- Data:
- Opening Delimiter -
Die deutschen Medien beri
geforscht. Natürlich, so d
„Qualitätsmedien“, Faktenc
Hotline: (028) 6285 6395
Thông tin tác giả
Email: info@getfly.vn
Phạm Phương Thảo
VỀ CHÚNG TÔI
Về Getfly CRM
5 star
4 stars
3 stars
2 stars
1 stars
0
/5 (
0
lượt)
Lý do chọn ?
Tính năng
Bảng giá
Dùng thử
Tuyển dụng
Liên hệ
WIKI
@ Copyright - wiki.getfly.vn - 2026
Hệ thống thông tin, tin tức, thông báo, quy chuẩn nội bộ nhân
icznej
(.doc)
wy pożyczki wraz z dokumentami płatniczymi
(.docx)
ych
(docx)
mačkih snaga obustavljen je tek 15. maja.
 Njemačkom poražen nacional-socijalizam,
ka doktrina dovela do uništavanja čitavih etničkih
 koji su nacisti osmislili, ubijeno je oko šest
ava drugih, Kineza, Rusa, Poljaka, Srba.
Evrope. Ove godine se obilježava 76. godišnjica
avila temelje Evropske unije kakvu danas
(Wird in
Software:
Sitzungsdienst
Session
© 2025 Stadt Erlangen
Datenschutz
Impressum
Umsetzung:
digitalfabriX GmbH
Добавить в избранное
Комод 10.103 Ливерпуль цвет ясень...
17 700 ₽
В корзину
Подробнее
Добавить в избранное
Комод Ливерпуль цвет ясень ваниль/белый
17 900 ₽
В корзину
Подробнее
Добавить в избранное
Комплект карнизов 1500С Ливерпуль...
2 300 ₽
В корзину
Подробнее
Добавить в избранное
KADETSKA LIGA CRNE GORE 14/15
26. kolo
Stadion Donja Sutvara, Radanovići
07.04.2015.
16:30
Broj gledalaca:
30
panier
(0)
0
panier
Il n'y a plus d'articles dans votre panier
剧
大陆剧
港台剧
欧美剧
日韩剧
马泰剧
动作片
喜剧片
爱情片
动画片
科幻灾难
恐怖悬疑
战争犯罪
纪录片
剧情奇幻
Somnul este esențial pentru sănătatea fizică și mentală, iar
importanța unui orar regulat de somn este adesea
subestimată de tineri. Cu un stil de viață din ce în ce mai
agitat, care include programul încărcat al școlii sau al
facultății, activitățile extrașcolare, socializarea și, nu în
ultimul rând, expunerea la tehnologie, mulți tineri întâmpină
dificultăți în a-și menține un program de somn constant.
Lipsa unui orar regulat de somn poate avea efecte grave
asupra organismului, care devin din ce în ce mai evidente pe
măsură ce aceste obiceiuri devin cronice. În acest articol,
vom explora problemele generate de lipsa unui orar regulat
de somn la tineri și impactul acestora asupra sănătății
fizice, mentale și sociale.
- Closing Delimiter -
- Opening Delimiter -
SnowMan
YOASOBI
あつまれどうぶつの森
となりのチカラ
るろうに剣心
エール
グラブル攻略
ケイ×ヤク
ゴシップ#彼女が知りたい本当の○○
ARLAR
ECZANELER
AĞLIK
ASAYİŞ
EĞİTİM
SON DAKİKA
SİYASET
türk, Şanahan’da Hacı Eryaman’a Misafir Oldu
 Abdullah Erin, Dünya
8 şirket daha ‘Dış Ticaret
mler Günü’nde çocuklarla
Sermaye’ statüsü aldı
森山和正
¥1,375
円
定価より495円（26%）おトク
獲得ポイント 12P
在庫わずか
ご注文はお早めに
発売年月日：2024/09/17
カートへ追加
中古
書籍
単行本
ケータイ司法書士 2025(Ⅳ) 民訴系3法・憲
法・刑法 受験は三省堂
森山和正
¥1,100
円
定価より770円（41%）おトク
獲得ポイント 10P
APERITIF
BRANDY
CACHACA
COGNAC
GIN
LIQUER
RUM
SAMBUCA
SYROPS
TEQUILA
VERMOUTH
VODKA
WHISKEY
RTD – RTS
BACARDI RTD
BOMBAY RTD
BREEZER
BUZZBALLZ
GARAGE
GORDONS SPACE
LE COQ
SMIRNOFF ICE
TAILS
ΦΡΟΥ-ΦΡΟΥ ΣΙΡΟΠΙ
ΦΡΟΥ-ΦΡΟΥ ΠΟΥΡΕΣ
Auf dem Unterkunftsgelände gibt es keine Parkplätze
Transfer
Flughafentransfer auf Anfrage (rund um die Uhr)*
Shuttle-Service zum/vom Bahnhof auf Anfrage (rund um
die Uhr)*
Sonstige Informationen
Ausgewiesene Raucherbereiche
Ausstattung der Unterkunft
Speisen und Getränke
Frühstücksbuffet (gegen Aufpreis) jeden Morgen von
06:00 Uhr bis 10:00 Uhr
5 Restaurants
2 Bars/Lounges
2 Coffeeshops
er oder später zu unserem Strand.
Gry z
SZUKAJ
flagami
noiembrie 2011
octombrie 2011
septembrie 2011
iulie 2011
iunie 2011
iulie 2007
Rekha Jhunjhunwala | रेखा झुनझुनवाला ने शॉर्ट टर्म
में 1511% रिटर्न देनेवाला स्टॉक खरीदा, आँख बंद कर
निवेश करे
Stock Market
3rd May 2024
- Closing Delimiter -
- Assignment: Quote the material word for word, from the line containing "Die deutschen Medien beri" through the line containing "asupra organismului, care", including both of those lines.

- Result for this exercise:
Die deutschen Medien beri
geforscht. Natürlich, so d
„Qualitätsmedien“, Faktenc
Hotline: (028) 6285 6395
Thông tin tác giả
Email: info@getfly.vn
Phạm Phương Thảo
VỀ CHÚNG TÔI
Về Getfly CRM
5 star
4 stars
3 stars
2 stars
1 stars
0
/5 (
0
lượt)
Lý do chọn ?
Tính năng
Bảng giá
Dùng thử
Tuyển dụng
Liên hệ
WIKI
@ Copyright - wiki.getfly.vn - 2026
Hệ thống thông tin, tin tức, thông báo, quy chuẩn nội bộ nhân
icznej
(.doc)
wy pożyczki wraz z dokumentami płatniczymi
(.docx)
ych
(docx)
mačkih snaga obustavljen je tek 15. maja.
 Njemačkom poražen nacional-socijalizam,
ka doktrina dovela do uništavanja čitavih etničkih
 koji su nacisti osmislili, ubijeno je oko šest
ava drugih, Kineza, Rusa, Poljaka, Srba.
Evrope. Ove godine se obilježava 76. godišnjica
avila temelje Evropske unije kakvu danas
(Wird in
Software:
Sitzungsdienst
Session
© 2025 Stadt Erlangen
Datenschutz
Impressum
Umsetzung:
digitalfabriX GmbH
Добавить в избранное
Комод 10.103 Ливерпуль цвет ясень...
17 700 ₽
В корзину
Подробнее
Добавить в избранное
Комод Ливерпуль цвет ясень ваниль/белый
17 900 ₽
В корзину
Подробнее
Добавить в избранное
Комплект карнизов 1500С Ливерпуль...
2 300 ₽
В корзину
Подробнее
Добавить в избранное
KADETSKA LIGA CRNE GORE 14/15
26. kolo
Stadion Donja Sutvara, Radanovići
07.04.2015.
16:30
Broj gledalaca:
30
panier
(0)
0
panier
Il n'y a plus d'articles dans votre panier
剧
大陆剧
港台剧
欧美剧
日韩剧
马泰剧
动作片
喜剧片
爱情片
动画片
科幻灾难
恐怖悬疑
战争犯罪
纪录片
剧情奇幻
Somnul este esențial pentru sănătatea fizică și mentală, iar
importanța unui orar regulat de somn este adesea
subestimată de tineri. Cu un stil de viață din ce în ce mai
agitat, care include programul încărcat al școlii sau al
facultății, activitățile extrașcolare, socializarea și, nu în
ultimul rând, expunerea la tehnologie, mulți tineri întâmpină
dificultăți în a-și menține un program de somn constant.
Lipsa unui orar regulat de somn poate avea efecte grave
asupra organismului, care devin din ce în ce mai evidente pe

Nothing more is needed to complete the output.